* _VORLIEGENDER TEXT_
Entscheidungsstichwort (Thema)

Wohnungseigentumssache: Sonderumlage bei sog. "steckengebliebenem Bau"

 

Verfahrensgang

LG Nürnberg-Fürth (Entscheidung vom 26.11.1997; Aktenzeichen 14 T 92/97)

AG Erlangen (Entscheidung vom 04.11.1996; Aktenzeichen 1 UR II 18/96)

 

Tenor

I. Die sofortige weitere Beschwerde der Antragstellerin gegen den Beschluß des Landgerichts Nürnberg-Fürth vom 26. November 1997 wird zurückgewiesen.

II. Die Antragstellerin hat die gerichtlichen und außergerichtlichen Kosten des Rechtsbeschwerdeverfahrens zu tragen.

III. Der Geschäftswert wird für alle Rechtszüge auf 100 000 DM festgesetzt. Die Geschäftswertfestsetzung durch das Amtsgericht und das Landgericht werden entsprechend abgeändert.

 

Gründe

I.

Die Antragstellerin und die Antragsgegner sind die Wohnungseigentümer einer Wohnanlage; der weitere Beteiligte ist Verwalter.

Mit zwischenzeitlich bestandskräftigem Beschluß (TOP 3) vom 26.2.1996 beschlossen die Wohnungseigentümer den infolge des wirtschaftlichen Zusammenbruchs des Bauträgers steckengebliebenen Bau fertigzustellen. Außerdem (TOP 5) beschlossen sie, für die Fertigstellung der Wohnanlage eine Sonderumlage in Höhe von 350 000 DM zu erheben, wobei jeder Wohnungseigentümer pro Tausendstel Miteigentumsanteil 350 DM zahlen soll.

Die Antragstellerin hat beantragt, den Eigentümerbeschluß zu TOP 5 für ungültig zu erklären. Das Amtsgericht hat mit Beschluß vom 14.11.1996 den Antrag abgewiesen. Am 26.11.1997 hat das Landgericht die sofortige Beschwerde zurückgewiesen. Hiergegen richtet sich die sofortige weitere Beschwerde der Antragstellerin.

II.

Das Rechtsmittel hat keinen Erfolg.

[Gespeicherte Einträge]
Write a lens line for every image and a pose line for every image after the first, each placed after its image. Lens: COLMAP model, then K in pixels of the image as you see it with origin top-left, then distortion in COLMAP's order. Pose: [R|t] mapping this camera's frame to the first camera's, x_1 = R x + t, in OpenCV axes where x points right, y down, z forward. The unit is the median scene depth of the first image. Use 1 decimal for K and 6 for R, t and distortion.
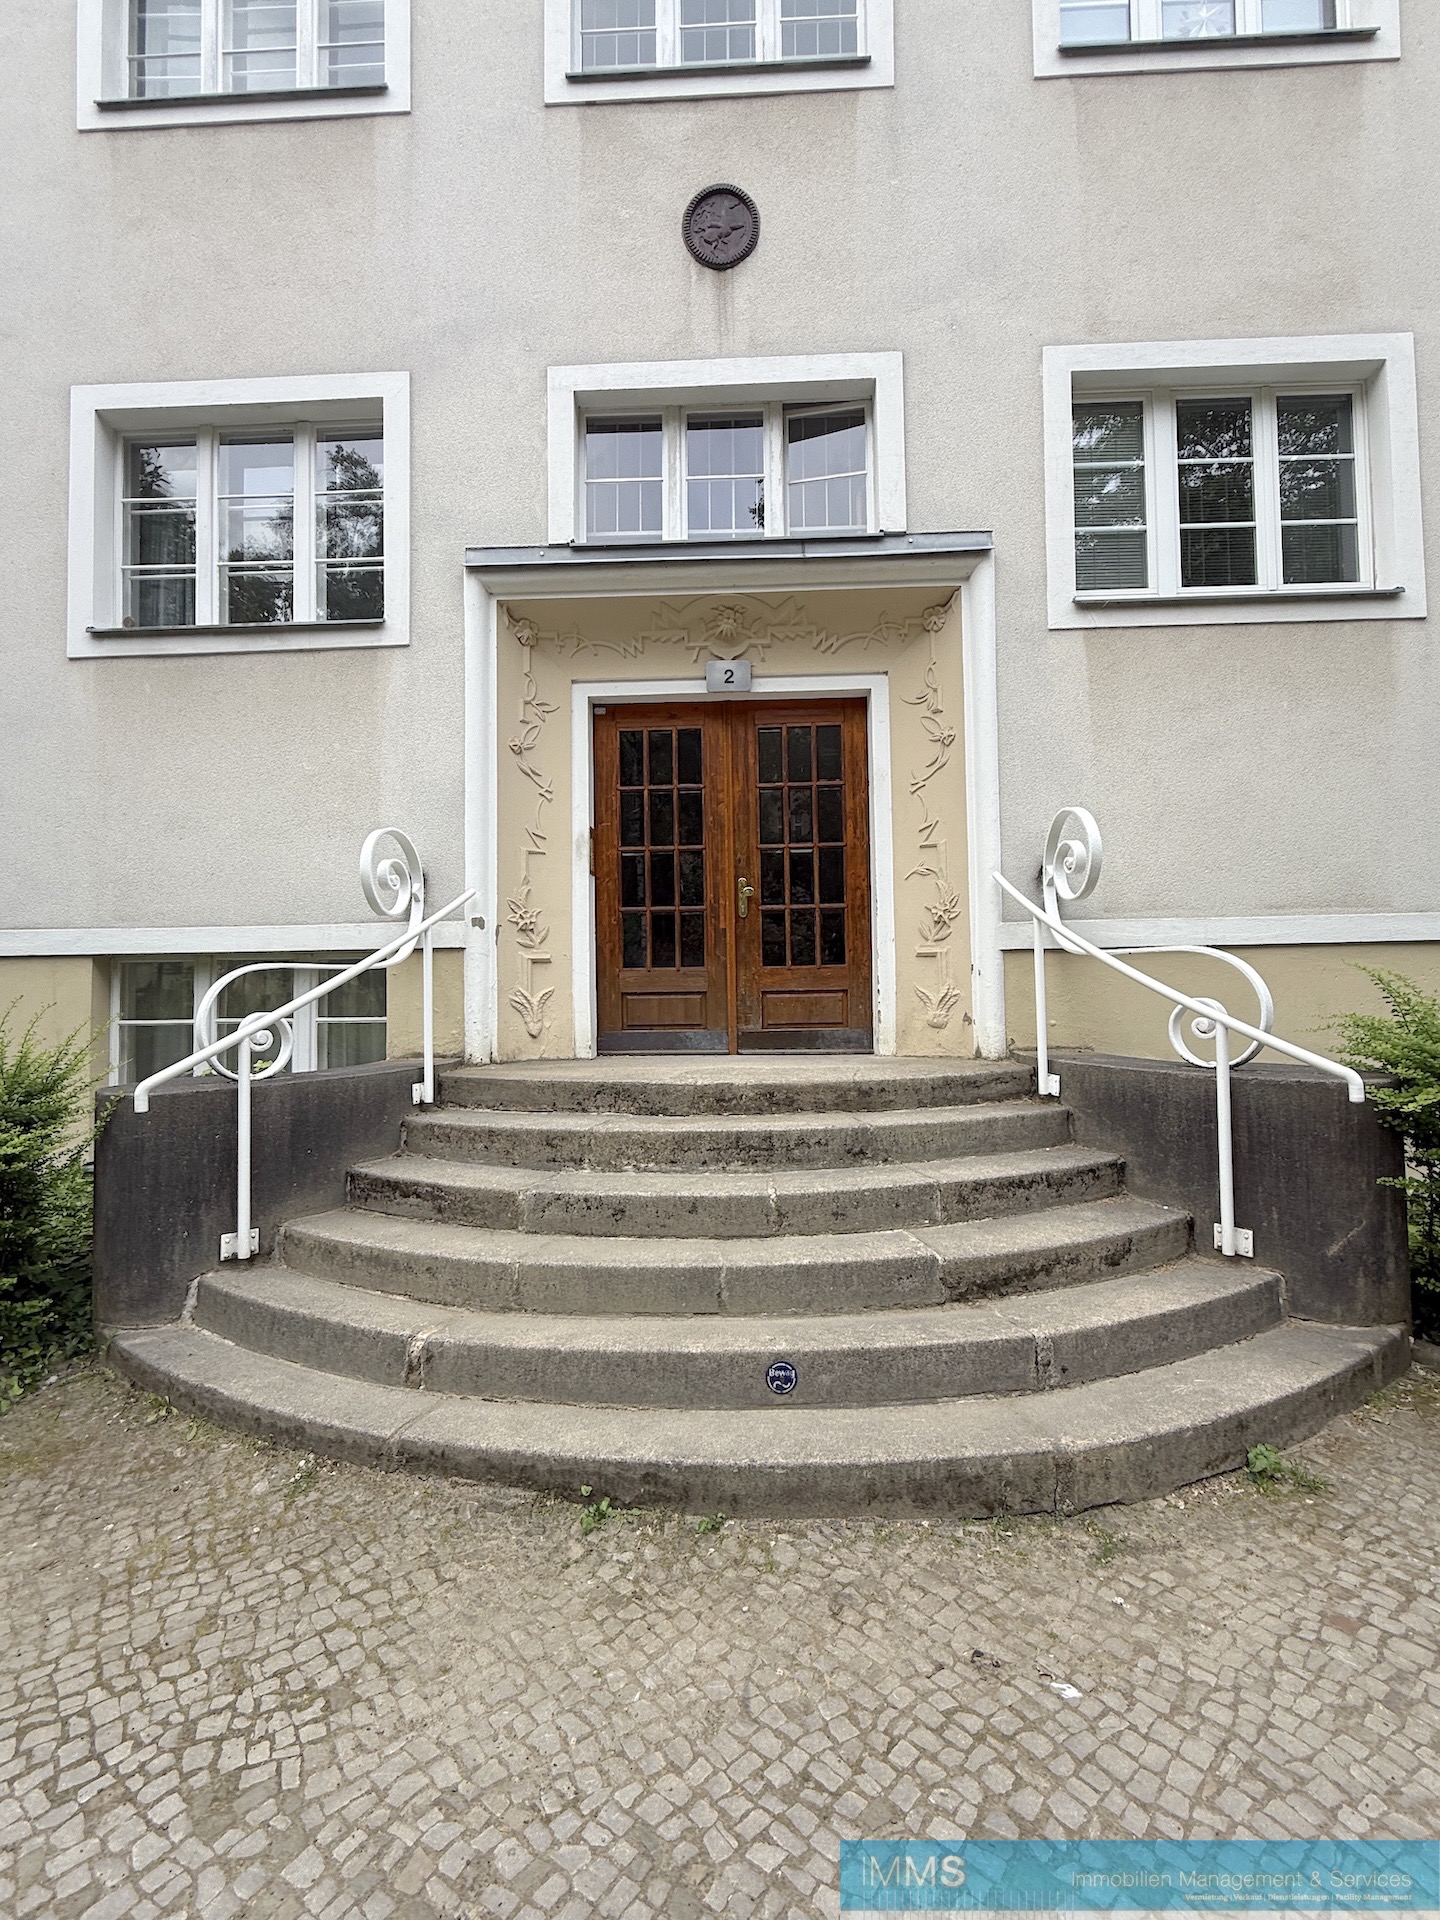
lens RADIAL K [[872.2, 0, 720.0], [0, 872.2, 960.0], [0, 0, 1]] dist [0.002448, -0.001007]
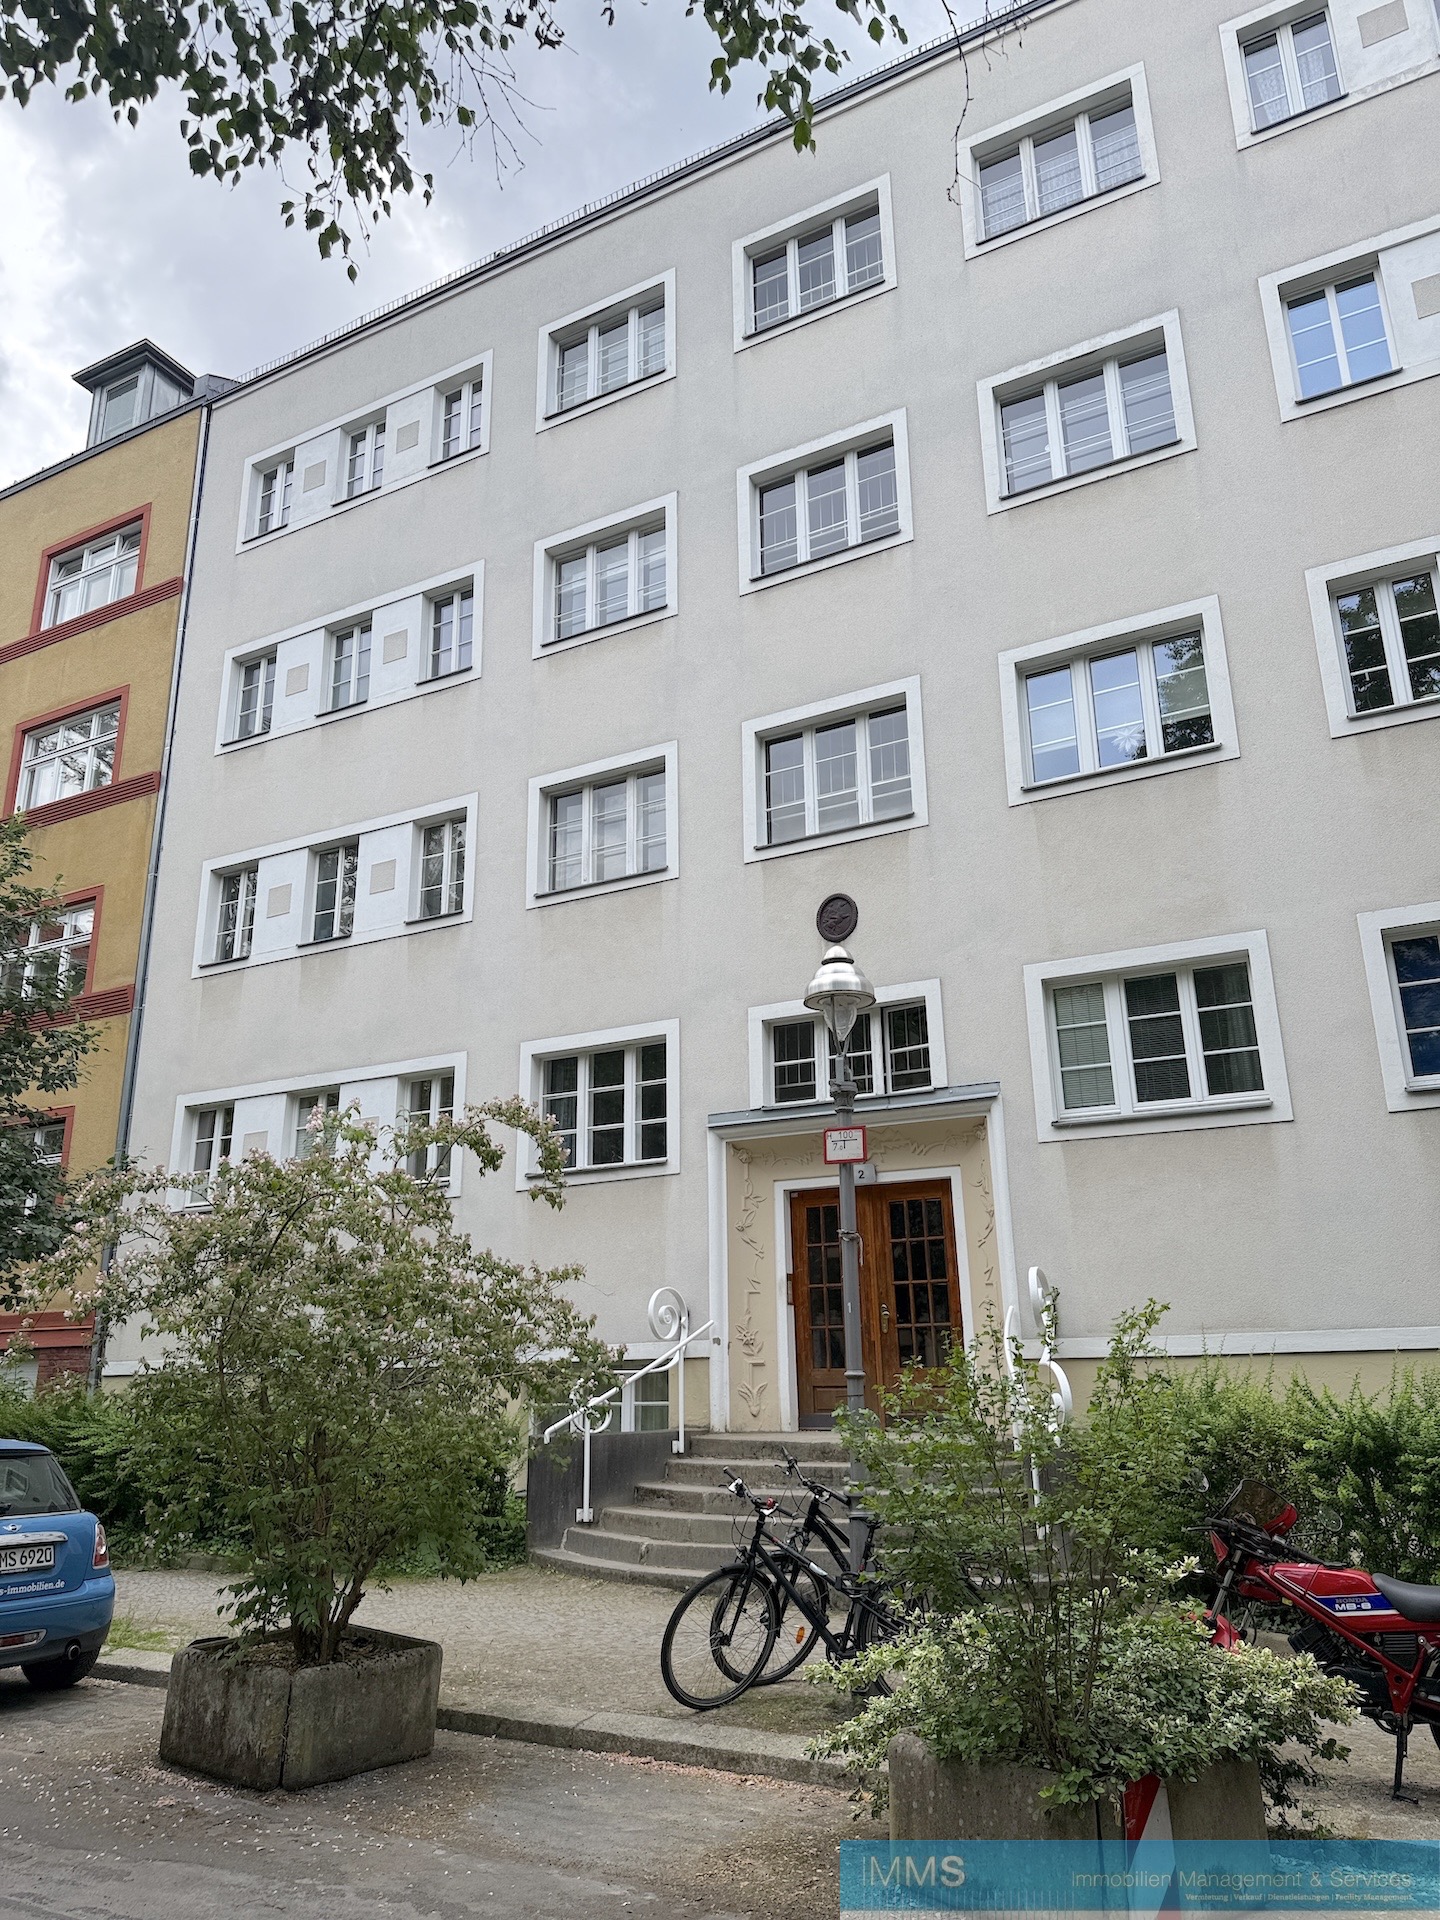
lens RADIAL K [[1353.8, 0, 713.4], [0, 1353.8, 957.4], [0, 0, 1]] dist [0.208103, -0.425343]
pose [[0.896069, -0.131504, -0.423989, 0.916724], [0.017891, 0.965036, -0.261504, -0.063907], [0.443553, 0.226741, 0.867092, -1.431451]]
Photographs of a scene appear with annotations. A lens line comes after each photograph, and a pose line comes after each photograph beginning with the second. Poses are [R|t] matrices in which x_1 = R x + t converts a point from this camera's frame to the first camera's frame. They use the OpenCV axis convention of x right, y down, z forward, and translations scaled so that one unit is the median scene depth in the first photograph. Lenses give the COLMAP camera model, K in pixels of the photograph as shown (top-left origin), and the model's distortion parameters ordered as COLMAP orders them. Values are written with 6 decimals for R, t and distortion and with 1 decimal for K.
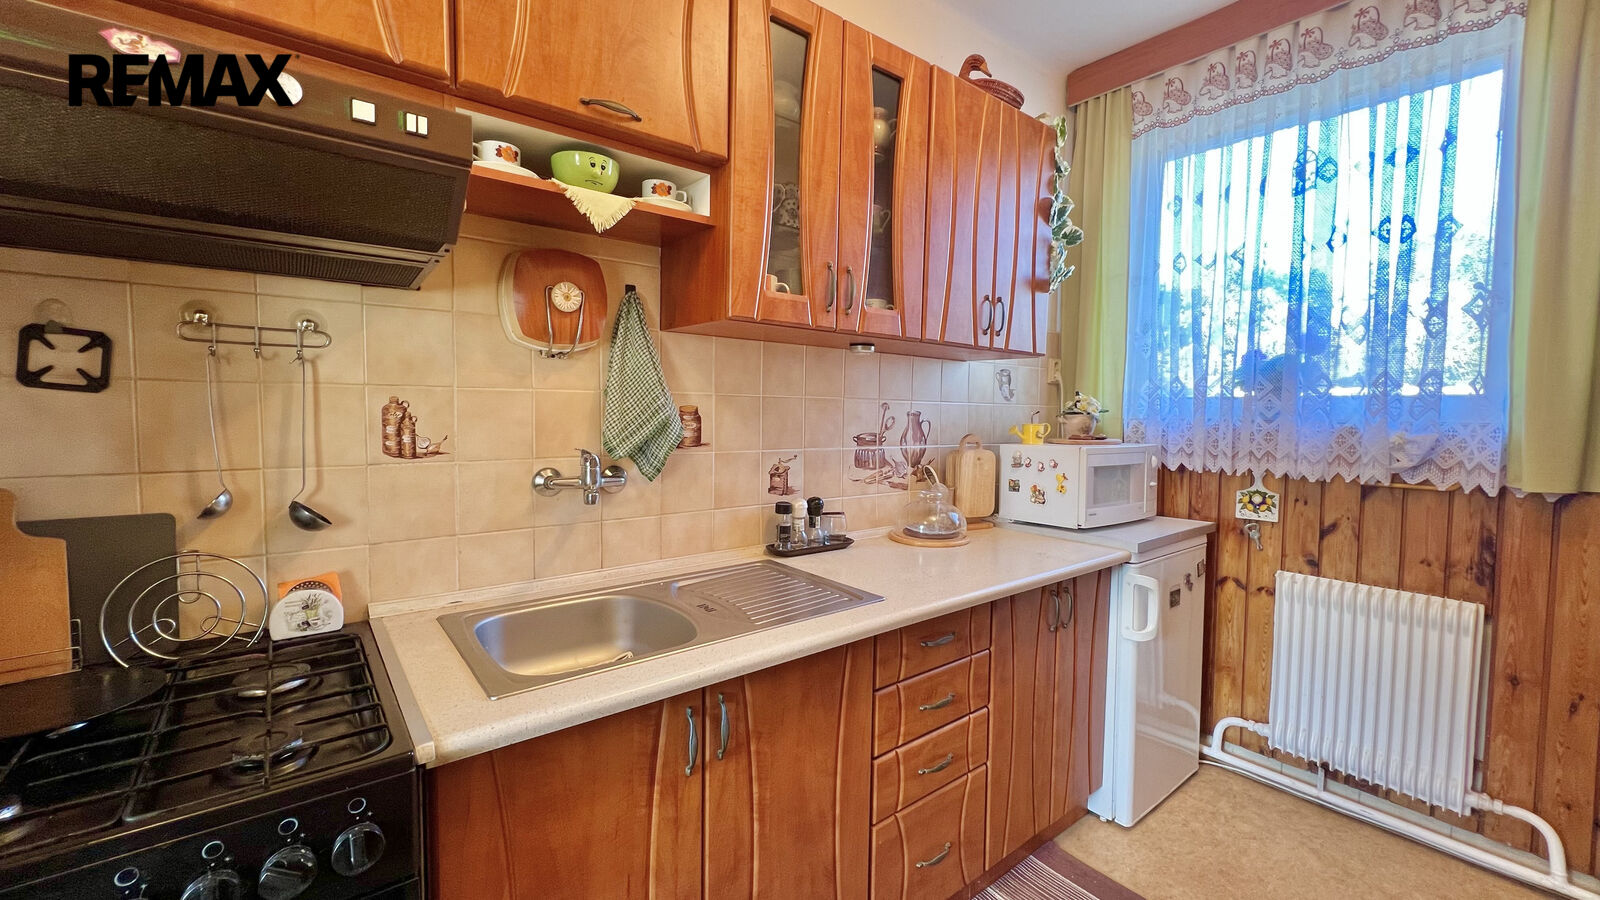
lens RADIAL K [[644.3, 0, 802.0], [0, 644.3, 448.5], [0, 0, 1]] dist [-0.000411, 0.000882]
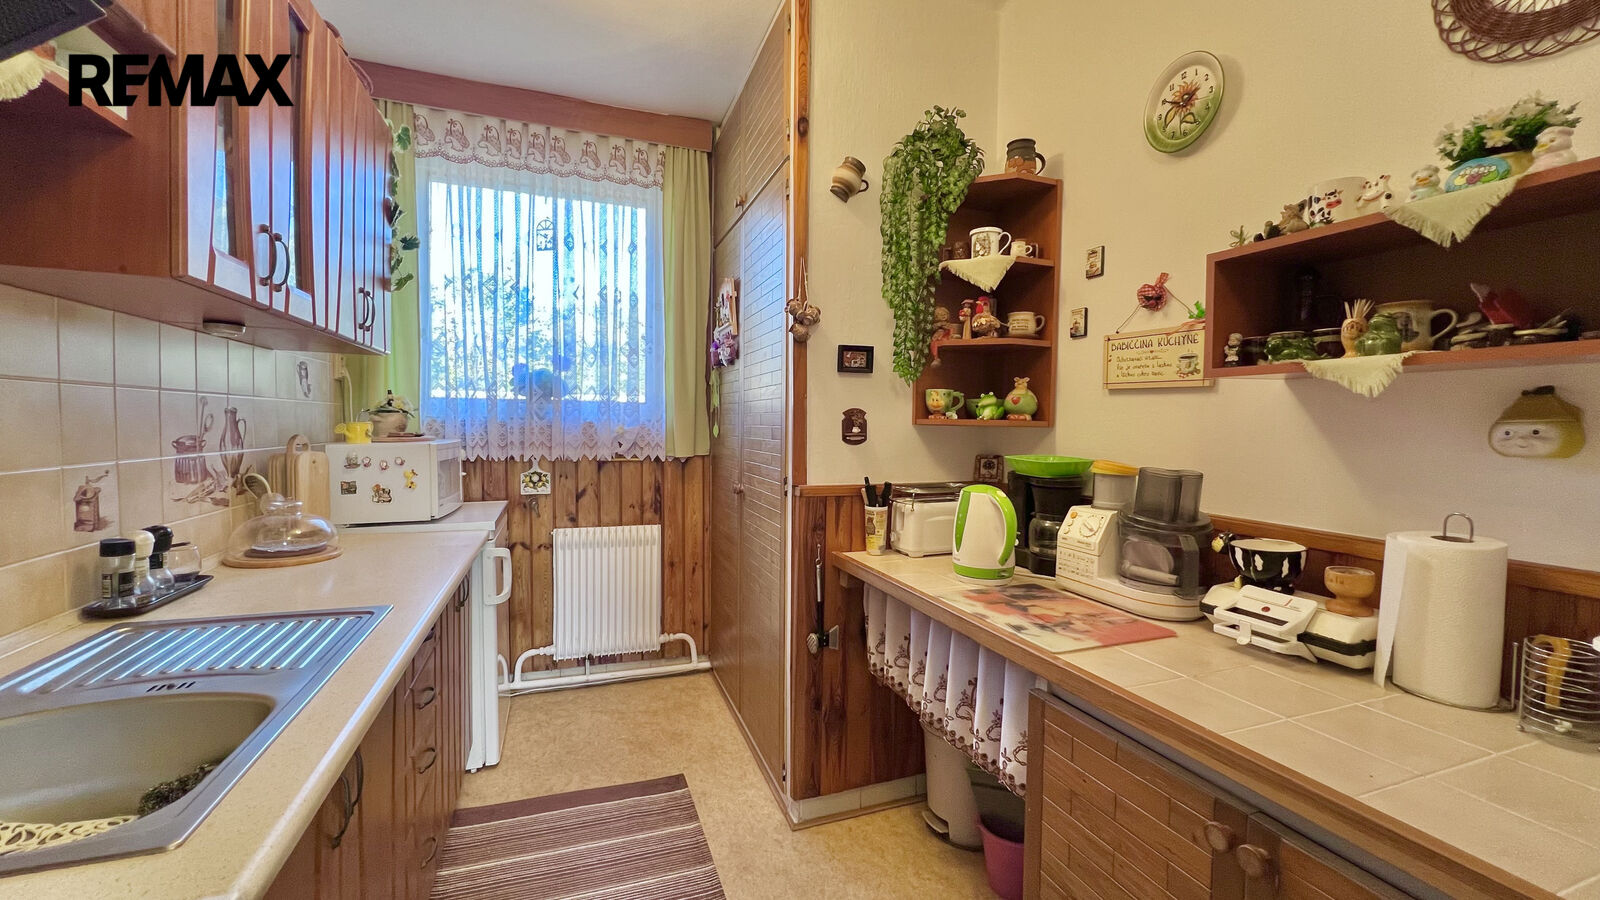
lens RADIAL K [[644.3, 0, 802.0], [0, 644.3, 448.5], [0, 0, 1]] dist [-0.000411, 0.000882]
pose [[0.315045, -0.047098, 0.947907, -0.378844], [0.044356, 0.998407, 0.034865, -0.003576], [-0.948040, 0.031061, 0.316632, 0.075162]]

* _ZU ERLEDIGENDE AUFGABEN_
a - Gib aus der Gerichtsentscheidung den Abschnitt von „Die Antragstellerin und“ bis „DM zahlen soll.“ wortgetreu wieder.
b - Warum war der Bau der Wohnanlage laut der Gerichtsentscheidung steckengeblieben, und wofür sollte die Sonderumlage erhoben werden?
Die Datensätze stammen aus einer anderen Quelle.

* _LÖSUNGEN_
a -
Die Antragstellerin und die Antragsgegner sind die Wohnungseigentümer einer Wohnanlage; der weitere Beteiligte ist Verwalter.

Mit zwischenzeitlich bestandskräftigem Beschluß (TOP 3) vom 26.2.1996 beschlossen die Wohnungseigentümer den infolge des wirtschaftlichen Zusammenbruchs des Bauträgers steckengebliebenen Bau fertigzustellen. Außerdem (TOP 5) beschlossen sie, für die Fertigstellung der Wohnanlage eine Sonderumlage in Höhe von 350 000 DM zu erheben, wobei jeder Wohnungseigentümer pro Tausendstel Miteigentumsanteil 350 DM zahlen soll.

b - Der Bau war infolge des wirtschaftlichen Zusammenbruchs des Bauträgers steckengeblieben. Die Sonderumlage von 350 000 DM sollte die Fertigstellung der Wohnanlage finanzieren.